Scott Gates

Personal information
- Date of birth: 14 April 1988 (age 37)
- Place of birth: Wegberg, Germany
- Position: Midfielder

Youth career
- Tayport Thistle

Senior career*
- Years: Team / Apps / (Gls)
- 2006–2008: Dundee / 13 / (0)
- 2007: → Forfar Athletic (loan) / 1 / (0)
- 2007: → Montrose (loan) / 15 / (2)
- 2008–2009: Arbroath / 26 / (2)
- 2009–2012: Carnoustie Panmure /  / (30+)
- 2012–2015: Lochee United F.C.
- 2015–2016: Kelty Hearts FC / 30+ / (3)

International career
- 2006: Scotland U-17 / ? / (?)

= Scott Gates (footballer) =

German-born football midfielder (born 1988)

Scott Gates (born 14 April 1988) is a German-born football midfielder. The left winger rose through the Dundee ranks from the under-12 team to the full squad.

Gates was a former pupil of Madras College in St Andrews and played for Fife side Tayport Thistle, until joining Dundee FC Youth Development Squad aged 13. He made his first-team debut on 1 October 2005 against Brechin City in a Scottish Division 1 fixture whilst still only 17. He has continued to feature in the first team and has been capped at under-17 level for Scotland.

He joined Montrose on loan in July 2007, then Cowdenbeath in February 2008. He joined Arbroath on a one-year contract in May 2008 after being freed by Dundee.

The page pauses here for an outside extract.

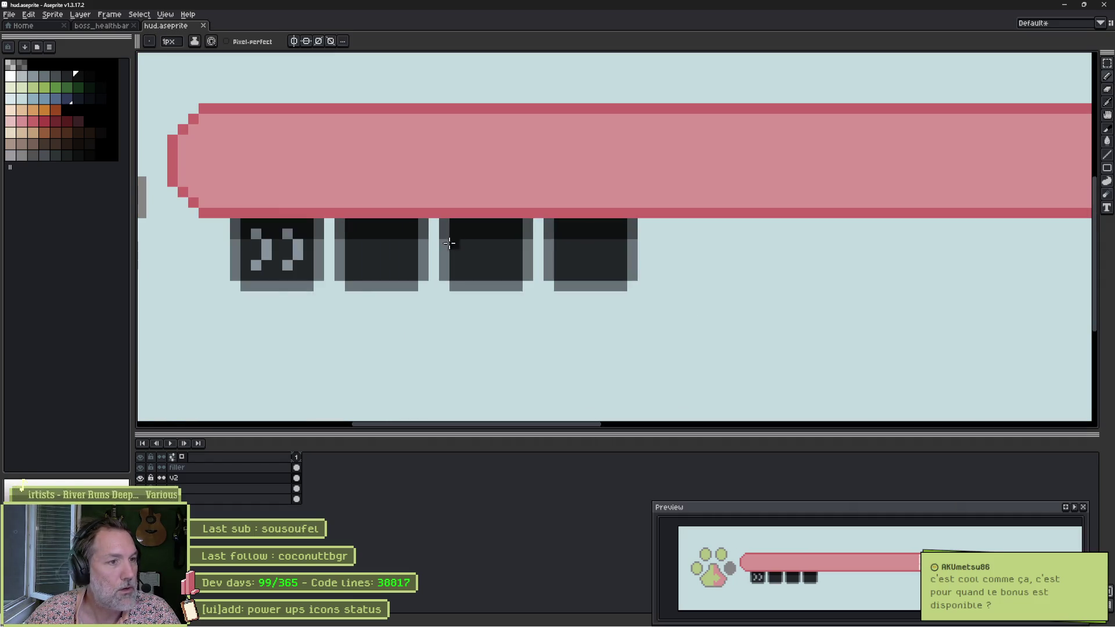
{"action": "scroll", "coordinate": [662, 251], "scroll_direction": "down", "scroll_amount": 3}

On 3 March 2009, Gates, who was recently released by Arbroath, signed for junior side Carnoustie Panmure. Gates, who started his career at Dundee, had a loan spell at Highland League Champions Cove Rangers earlier this season. After 3 seasons, the fans favourite moved to local rivals Lochee United in 2012. Gates spent a further 3 seasons at the Bluebells before joining the East Junior Champions Kelty Hearts FC.